И все-таки отношения с «Ведомостями» оставались ровными, приятельскими, а рукописи присылались и после похожей истории с «Рассказом старшего садовника» (1894). Чехов тогда сдержался и коротко заключил, что господа редакторы «...ради страха иудейска выбросили в начале речи садовника следующие слова: «Веровать в бога нетрудно. В него веровали и инквизиторы, и Бирон, и Аракчеев. Нет, вы в человека уверуйте!»» (П., 5, 350).
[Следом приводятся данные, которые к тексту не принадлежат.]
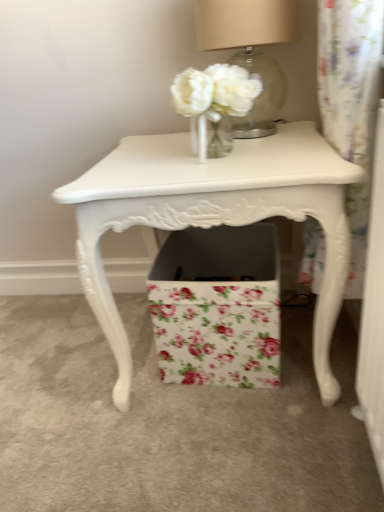
This screenshot has width=384, height=512. Describe the element at coordinates (218, 306) in the screenshot. I see `floral paper box at center` at that location.

The height and width of the screenshot is (512, 384). Identify the location of white painted wood table at center. (214, 215).

Considering the relative positions of matte beige lampshade at upper center and floral paper box at center in the image provided, is matte beige lampshade at upper center behind floral paper box at center?

No.

Considering the positions of points (248, 45) and (268, 365), is point (248, 45) farther from camera compared to point (268, 365)?

No.

Based on the photo, which of these two, matte beige lampshade at upper center or floral paper box at center, is smaller?

matte beige lampshade at upper center is smaller.

From a real-world perspective, which object rests below the other?

In real-world perspective, floral paper box at center is lower.

In the scene shown: From the image's perspective, which is below, floral paper box at center or matte beige lampshade at upper center?

From the image's view, floral paper box at center is below.

Would you say floral paper box at center is a long distance from matte beige lampshade at upper center?

No, floral paper box at center is not far from matte beige lampshade at upper center.

Is floral paper box at center outside of matte beige lampshade at upper center?

Yes.

Is matte beige lampshade at upper center at the back of floral paper box at center?

That's not correct — floral paper box at center is not looking away from matte beige lampshade at upper center.

Is floral paper box at center at the back of white painted wood table at center?

Yes, white painted wood table at center is facing away from floral paper box at center.

Is white painted wood table at center at the left side of floral paper box at center?

Yes, white painted wood table at center is to the left of floral paper box at center.

Is white painted wood table at center next to floral paper box at center?

No, white painted wood table at center is not beside floral paper box at center.

The image size is (384, 512). In order to click on cardboard box below the white painted wood table at center (from the image's perspective) in this screenshot , I will do `click(218, 306)`.

Can you confirm if floral paper box at center is thinner than white painted wood table at center?

Yes, floral paper box at center is thinner than white painted wood table at center.

Looking at the image, does floral paper box at center seem bigger or smaller compared to white painted wood table at center?

floral paper box at center is smaller than white painted wood table at center.

Is white painted wood table at center at the back of floral paper box at center?

That's right, floral paper box at center is facing away from white painted wood table at center.

Is white painted wood table at center facing away from matte beige lampshade at upper center?

No, matte beige lampshade at upper center is not at the back of white painted wood table at center.

Considering the sizes of white painted wood table at center and matte beige lampshade at upper center in the image, is white painted wood table at center taller or shorter than matte beige lampshade at upper center?

Considering their sizes, white painted wood table at center has more height than matte beige lampshade at upper center.

Measure the distance from white painted wood table at center to matte beige lampshade at upper center.

white painted wood table at center and matte beige lampshade at upper center are 11.29 inches apart.

Choose the correct answer: Is white painted wood table at center inside matte beige lampshade at upper center or outside it?

white painted wood table at center is not enclosed by matte beige lampshade at upper center.

Is matte beige lampshade at upper center in front of white painted wood table at center?

No, matte beige lampshade at upper center is further to the viewer.

Is matte beige lampshade at upper center not inside white painted wood table at center?

matte beige lampshade at upper center is positioned outside white painted wood table at center.

Which object is wider, matte beige lampshade at upper center or white painted wood table at center?

white painted wood table at center.

Where is `table lamp located above the floral paper box at center (from a real-world perspective)`? table lamp located above the floral paper box at center (from a real-world perspective) is located at coordinates (251, 51).

Where is `table lamp that appears above the floral paper box at center (from the image's perspective)`? This screenshot has width=384, height=512. table lamp that appears above the floral paper box at center (from the image's perspective) is located at coordinates (251, 51).

Estimate the real-world distances between objects in this image. Which object is further from matte beige lampshade at upper center, white painted wood table at center or floral paper box at center?

The object further to matte beige lampshade at upper center is floral paper box at center.

When comparing their distances from white painted wood table at center, does floral paper box at center or matte beige lampshade at upper center seem further?

matte beige lampshade at upper center is further to white painted wood table at center.

Based on their spatial positions, is white painted wood table at center or matte beige lampshade at upper center closer to floral paper box at center?

white painted wood table at center is closer to floral paper box at center.

Estimate the real-world distances between objects in this image. Which object is closer to matte beige lampshade at upper center, floral paper box at center or white painted wood table at center?

Among the two, white painted wood table at center is located nearer to matte beige lampshade at upper center.

From the picture: Based on their spatial positions, is matte beige lampshade at upper center or floral paper box at center closer to white painted wood table at center?

floral paper box at center.

Based on their spatial positions, is matte beige lampshade at upper center or white painted wood table at center closer to floral paper box at center?

white painted wood table at center is positioned closer to the anchor floral paper box at center.

At what (x,y) coordinates should I click in order to perform the action: click on table between matte beige lampshade at upper center and floral paper box at center in the up-down direction. Please return your answer as a coordinate pair (x, y). This screenshot has height=512, width=384. Looking at the image, I should click on (214, 215).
Суть написанного сразу пропадала. Цензура, быть может, и не тронула бы тех слов, но редакция порою опережала события, опасаясь кары. Эта сдержанность и осторожность приводили к тому, что направление газеты часто сказывалось не в том, что она говорила, а в том, о чем она умалчивала. Чехов, вероятно, хорошо представлял себе ситуацию, а потому и был снисходителен.
Многие называли газету «скучной», «профессорской». Однако она имела солидную подписку в Москве и в провинции. И Чехов как объективный читатель ее знал, что в отличие от прочих «Русские ведомости» никогда не угождали вкусам толпы, но старались поднять публику до себя. В 1880-е гг. газета печатала Салтыкова-Щедрина, Толстого, Короленко, а если в дальнейшем и стала почти общественной, то уж факты собирала по всей России самые проверенные и интересные, освещая земскую деятельность и проявления общественной инициативы и самоуправления. Даже и о внешней политике писала она, все более интересуясь рабочим движением.
В 1898 г. газета получила третье предостережение от цензуры и была приостановлена на три месяца. Настроения стали самыми унылыми. Чехов, будучи в курсе происшедшего, вел себя тонко и деликатно. Так, он послал в редакцию рассказ «Новая дача», но, по сути, уклонялся от сотрудничества в других изданиях, куда его приглашали. «Я охотно послал бы что-нибудь в «Курьер» (...), — объяснял он сестре 17 декабря 1898 г. — Но в «Курьере» я не могу сотрудничать, пока с «Русских ведомостей» не снимут цензуру. Если я стану работать у конкурента «Русских ведомостей», то они, то есть «Русские ведомости», дурно это истолкуют и обидятся» (П., 7, 369).
Чехов поддерживал Соболевского не в силу личных симпатий: он давно уже сочувствовал газете. Называя ее в апреле 1900 г. лучшей, он признавался: «Прежде я как-то поддавался общему гулу, что газета ведется скучновато, сухо, что нужно бы ее разнообразить и проч., теперь же, разбираясь в белиберде текущих событий, я вижу, что в этой якобы бы скуке было спасение» (П., 9, 80).
Но со временем сотрудничество прекратилось. «Работать в «Русских ведомостях» я непременно буду, — писал Чехов Соболевскому 23 июня 1901 г. — Если я давно не работал (...), то потому, что вообще поотстал и ничего не делал благодаря болезни» (П., 10, 48).
Примечания
1. Невежественные застройщики предали забвению и советский «Гудок», где работали М.А. Булгаков, Ю.К. Олеша и И. Ильф, живший здесь в 1923 г. на казенной квартире, столь талантливо воплощенной в романе «Двенадцать стульев» как «Общежитие имени монаха Бертольда Шварца».